* SOURCE TEXT

Right, my comment only applies if such an example actually exists. :)

> > > -static int blimit = 10;
> > > -static int qhimark = 10000;
> > > -static int qlowmark = 100;
> > > +static int blimit = 10;		/* Maximum callbacks per softirq. */
> > > +static int qhimark = 10000;	/* If this many pending, ignore blimit. */
> > > +static int qlowmark = 100;	/* Once only this many pending, use blimit. */
> > 
> > Indentation mismatch on the comments?
> 
> Looks fine in the source -- context diff-ism.

Sigh.  Yay for tabs.

> > >  #ifdef CONFIG_SMP
> > > -static void force_quiescent_state(struct rcu_data *rdp,
> > > -			struct rcu_ctrlblk *rcp)
> > > +static void force_quiescent_state(struct rcu_state *rsp)
> > >  {
> > >  	int cpu;
> > > -	cpumask_t cpumask;
> > >  	unsigned long flags;
> > > 
> > >  	set_need_resched();
> > > -	spin_lock_irqsave(&rcp->lock, flags);
> > > -	if (unlikely(!rcp->signaled)) {
> > > -		rcp->signaled = 1;
> > > +	if (!spin_trylock_irqsave(&rsp->onofflock, flags))
> > > +		return;
> > 
> > This seems to make force_quiescent_state rather less forceful.
> 
> It will try again on the next scheduling-clock interrupt.  The reason
> I did this is because ->onofflock is a global lock acquired when
> beginning a quiescent state or when onlining/offlining.  Can't let
> force_quiescent_state() monopolize things, and would like to exclude
> online/offline while doing force_quiescent_state().  Hence make
> force_quiescent_state() back off if the lock is held.

* EXERCISES TO COMPLETE
- a) Answer these questions about the patch review thread:
(i) What does the comment added to the blimit line say?
(ii) What explanation is given for the apparent indentation mismatch on the comments?
(iii) When will force_quiescent_state() try again after backing off?
- b) Resume the patch review thread right after its final sentence, "Hence make force_quiescent_state() back off if the lock is held."
The rows have no connection to the patch review thread.

[Data records]
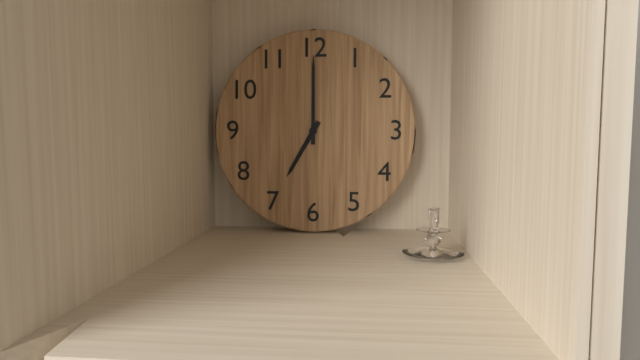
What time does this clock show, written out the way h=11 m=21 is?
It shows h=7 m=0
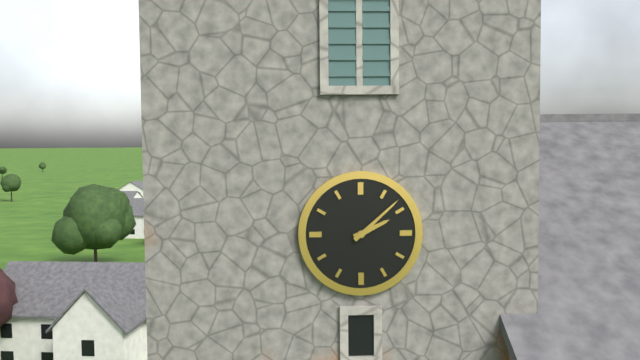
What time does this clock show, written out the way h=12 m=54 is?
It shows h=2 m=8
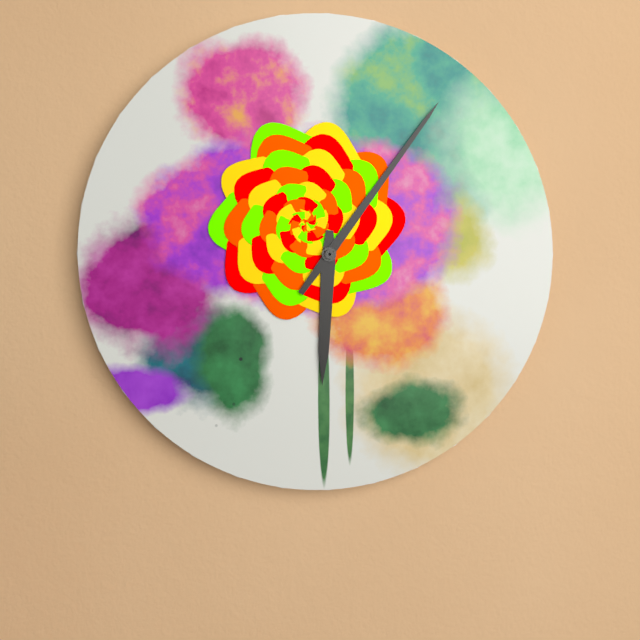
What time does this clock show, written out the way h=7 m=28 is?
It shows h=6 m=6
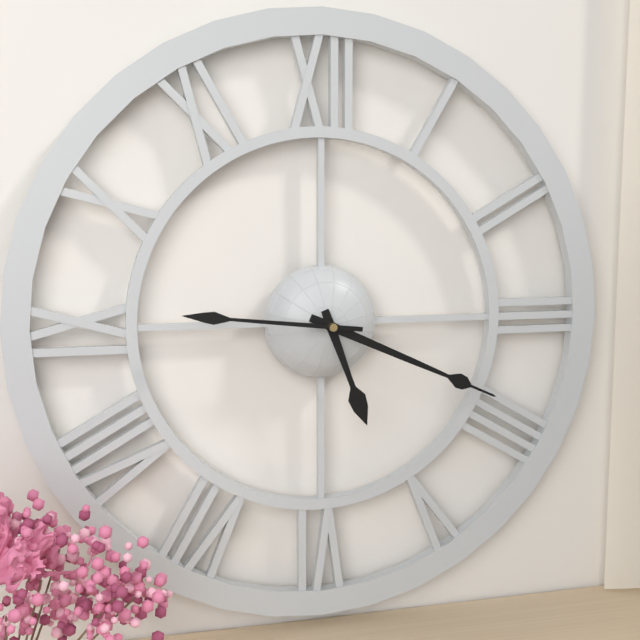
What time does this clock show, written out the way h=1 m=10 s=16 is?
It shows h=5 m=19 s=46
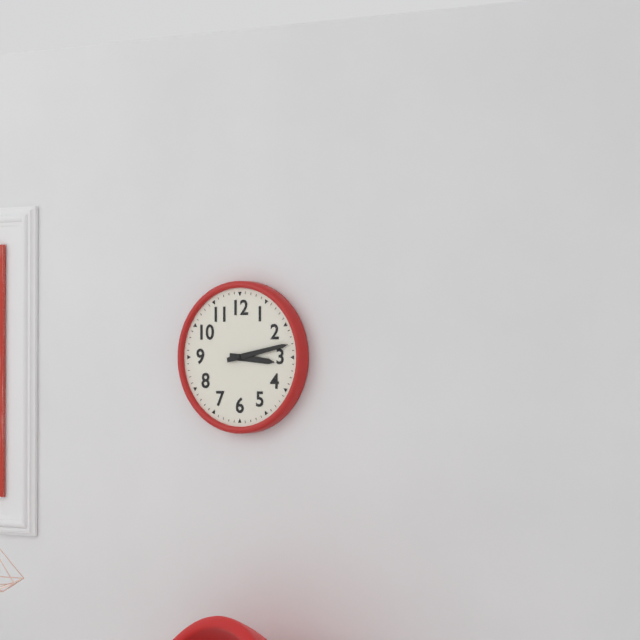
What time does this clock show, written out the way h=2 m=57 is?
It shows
...
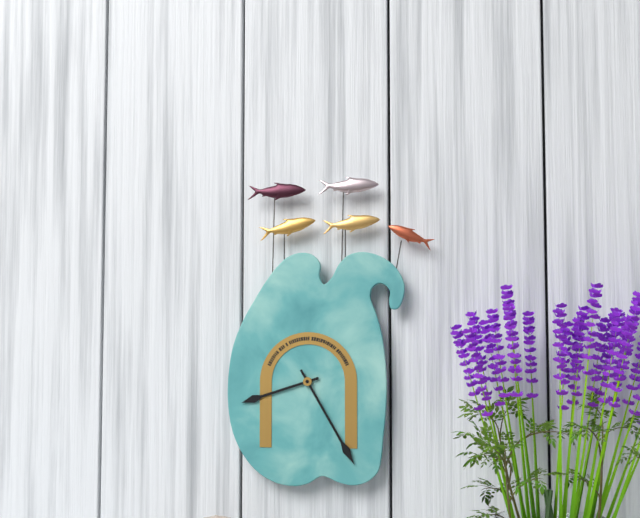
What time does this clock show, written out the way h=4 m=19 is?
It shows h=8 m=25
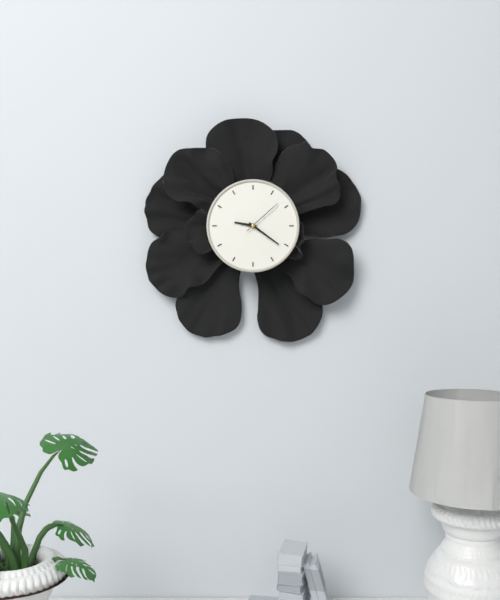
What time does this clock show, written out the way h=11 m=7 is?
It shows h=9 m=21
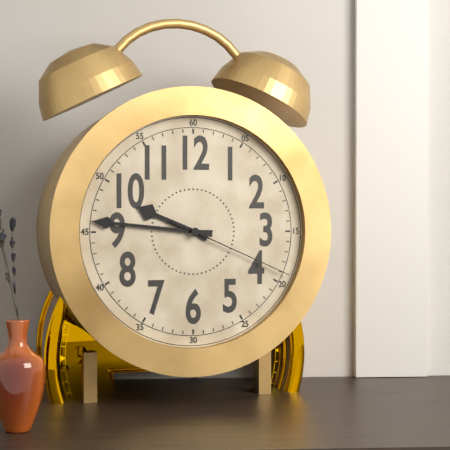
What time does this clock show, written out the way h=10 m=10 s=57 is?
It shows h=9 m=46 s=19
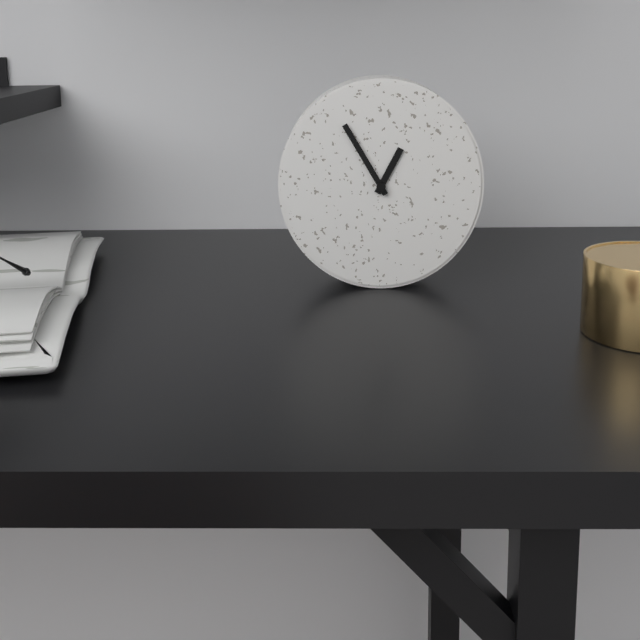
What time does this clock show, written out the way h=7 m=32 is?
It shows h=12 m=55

* ANSWERS BELOW
- a)
(i) Maximum callbacks per softirq.
(ii) It looks fine in the source, and the mismatch is an artifact of the context diff.
(iii) On the next scheduling-clock interrupt.

- b)
> 
> There is probably a better way to do this...

Primarily concerned about the possibility of perpetual failure.  Then
again, eventually a grace period will occur "naturally".  Just wondering
whether the inability to force might cause a problem.

> > > -#else
> > > +#else /* #ifdef CONFIG_HOTPLUG_CPU */
> > > 
> > > -static void rcu_offline_cpu(int cpu)
> > > +static inline void
> > > +rcu_offline_cpu(int cpu)
> > >  {
> > >  }
> > 
> > No need to explicitly say "inline"; GCC should do the right thing here.
> > Same comment applies a couple of other places in your patch.
> 
> OK, I will get rid of these.  You can do the other 26,000 of them.  ;-)

:)

> > > @@ -658,14 +806,19 @@ int rcu_needs_cpu(int cpu)
> > >  	struct rcu_data *rdp = &per_cpu(rcu_data, cpu);
> > >  	struct rcu_data *rdp_bh = &per_cpu(rcu_bh_data, cpu);
> > > 
> > > -	return !!rdp->nxtlist || !!rdp_bh->nxtlist || rcu_pending(cpu);
> > > +	return !!*rdp->nxttail[RCU_DONE_TAIL] ||
> > > +	       !!*rdp_bh->nxttail[RCU_DONE_TAIL] ||
> > > +	       rcu_pending(cpu);
> > 
> > !! seems unnecessary here.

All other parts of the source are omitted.